Nous avons grandi avec M. Chirac, par Charles Wright
source: Le Monde, 5 octobre 2006.
L’heure du bilan approche. Journalistes, essayistes, historiens se penchent, ici et là, avec une impartialité plus ou moins sujette à caution, sur les « années Chirac ». Que restera-t-il de ces douze années passées à présider aux destinées de la France ? Que devons-nous retenir de son action, de ses combats et de ses réalisations ? En quoi a-t-il imprimé sa marque sur notre époque ?
L’exercice est inévitable, bien qu’un peu stérile : l’Histoire se chargera bien assez tôt d’accomplir ce travail, en reléguant dans l’oubli ce qui apparaît essentiel aux contemporains, en retenant, au contraire, pour la postérité, des conduites qui présentent aujourd’hui l’apparence du dérisoire et de l’anecdotique. Laissons donc le temps opérer et la poussière des événements se déposer !
S’il apparaît donc prématuré de déterminer et de fixer le sens des « années Chirac », il est en revanche possible, dés à présent, de dresser un constat indéniable : militant, apolitique, spectateurs ou acteurs de la vie publique, de droite, de gauche, bobo, prolo, gaucho, écolo, quelques soit nos adhérences, nos croyances, nos appartenances, nous sommes nés aux alentours des années 1980 et nous avons grandi avec Jacques Chirac.

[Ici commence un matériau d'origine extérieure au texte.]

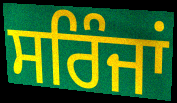
ਸਰਿੰਜਾਂ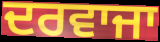
ਦਰਵਾਜਾ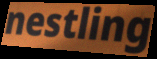
nestlingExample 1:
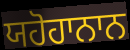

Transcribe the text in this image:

ਯਹੋਹਾਨਾਨ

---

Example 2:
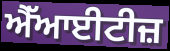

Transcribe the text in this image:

ਐੱਆਈਟੀਜ਼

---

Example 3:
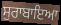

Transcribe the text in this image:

ਸੁਰਾਬਾਇਆ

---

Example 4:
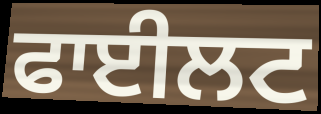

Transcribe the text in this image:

ਫਾਈਲਟ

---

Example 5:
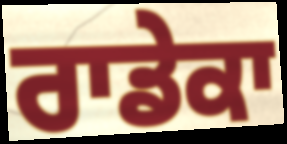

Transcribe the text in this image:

ਰਾਡੇਕਾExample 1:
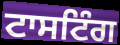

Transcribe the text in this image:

ਟਾਸਟਿੰਗ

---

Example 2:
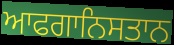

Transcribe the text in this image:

ਆਫਗਾਨਿਸਤਾਨ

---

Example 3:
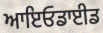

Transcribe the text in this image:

ਆਇਓਡਾਈਡ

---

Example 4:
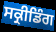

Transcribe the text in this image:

ਸਕ੍ਰੀਡਿੰਗ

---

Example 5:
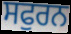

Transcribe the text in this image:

ਸਫੁਰਨ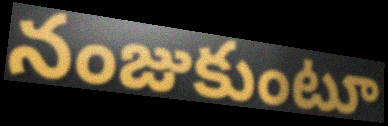
నంజుకుంటూ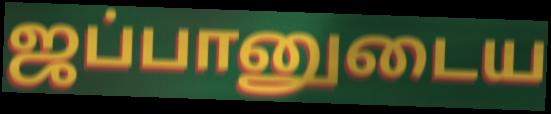
ஜப்பானுடையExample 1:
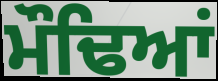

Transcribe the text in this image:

ਮੌਢਿਆਂ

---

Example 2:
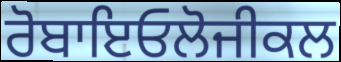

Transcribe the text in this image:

ਰੋਬਾਇਓਲੋਜੀਕਲ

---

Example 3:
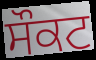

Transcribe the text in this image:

ਸੌਕਟ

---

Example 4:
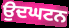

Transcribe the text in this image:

ਉਦਘਟਨ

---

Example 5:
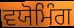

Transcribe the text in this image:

ਵਯੋਮਿੰਗ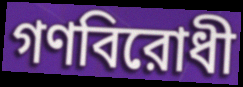
গণবিরোধীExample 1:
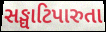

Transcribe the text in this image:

સઙ્ઘાટિપારુતા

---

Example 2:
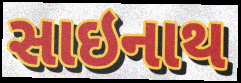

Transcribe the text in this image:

સાઇનાથ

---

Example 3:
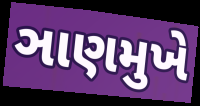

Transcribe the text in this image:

ઞાણમુખે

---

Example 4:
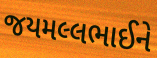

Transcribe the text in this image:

જયમલ્લભાઈને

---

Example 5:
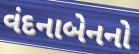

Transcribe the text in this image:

વંદનાબેનનોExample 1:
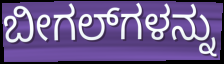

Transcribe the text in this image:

ಬೀಗಲ್‌ಗಳನ್ನು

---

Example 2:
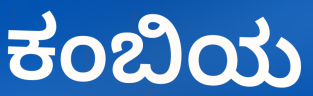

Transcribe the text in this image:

ಕಂಬಿಯ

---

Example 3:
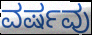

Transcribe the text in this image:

ವರ್ಷವು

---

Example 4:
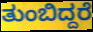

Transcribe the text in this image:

ತುಂಬಿದ್ದರೆ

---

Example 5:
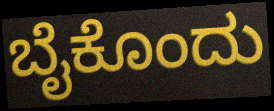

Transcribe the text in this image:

ಬೈಕೊಂದುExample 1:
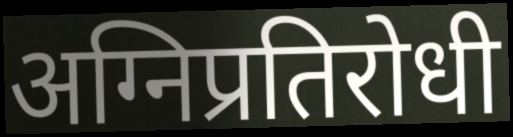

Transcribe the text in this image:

अग्निप्रतिरोधी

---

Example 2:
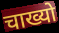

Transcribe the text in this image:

चाख्यो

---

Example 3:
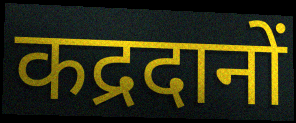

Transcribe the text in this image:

कद्रदानों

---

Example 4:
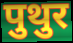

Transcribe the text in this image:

पुथुर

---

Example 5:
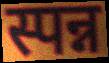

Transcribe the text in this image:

स्पन्नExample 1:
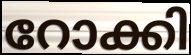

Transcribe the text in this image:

റോക്കി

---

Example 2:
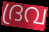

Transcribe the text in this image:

ദ്രവ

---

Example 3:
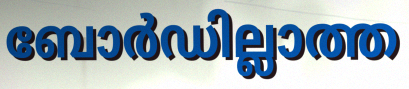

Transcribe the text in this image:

ബോർഡില്ലാത്ത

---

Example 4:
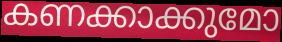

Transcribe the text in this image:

കണക്കാക്കുമോ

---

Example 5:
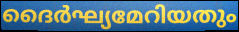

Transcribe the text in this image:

ദൈർഘ്യമേറിയതും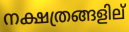
നക്ഷത്രങ്ങളില്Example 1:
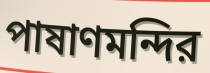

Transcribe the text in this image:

পাষাণমন্দির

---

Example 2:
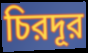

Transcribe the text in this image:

চিরদূর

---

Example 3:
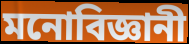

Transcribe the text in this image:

মনোবিজ্ঞানী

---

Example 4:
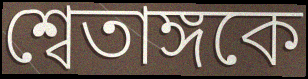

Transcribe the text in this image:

Sa figure, sa gestuelle, sa jovialité, ses postures, ses caricatures font partie intégrante de notre paysage sensible, comme disent les historiens. L’éveil de nos consciences coïncide avec son accession à la Présidence de la République. Nos premiers émois, nos premiers apprentissages ont été rythmés par ses interventions télévisées, par ses prises de positions, que celles-ci aient générées satisfaction ou désillusion. Aussi loin que l’on remonte dans nos souvenirs, et quelque soit le degré de sophistication de nos consciences politiques, sa figure plus ou moins évanescente est présente en arrière-fond.
Alors que nous subissons avec angoisse les conséquences d’une modification profonde des structures de notre civilisation, Jacques Chirac aura joué comme il a pu, pour notre génération, le rôle d’autorité morale, de boussole, à l’orientation aussi incertaine que ne le sont les évolutions du monde contemporain.
De la même manière qu’il a accompagné, indirectement, les vicissitudes de nos existences d’adolescent(e)s puis de jeunes adultes, il a ponctué de sa présence les temps forts de la Nation, vibrant avec le pays dans les moments heureux comme la victoire des Bleus en 1998, absorbant ses souffrances lors de la tempête de décembre 1999, des inondations de la Somme et de la Bretagne en 2001, de l’explosion de l’usine AZF ou de la crise des banlieues en 2005, dans une conception compassionnelle de la vie publique qui est sa marque de fabrique.
C’est pourquoi, quelque soit le regard que nous portons, à titre personnel, sur l’action du chef de l’Etat, notre génération se sentira immanquablement, en mai 2007, orpheline et dépossédée.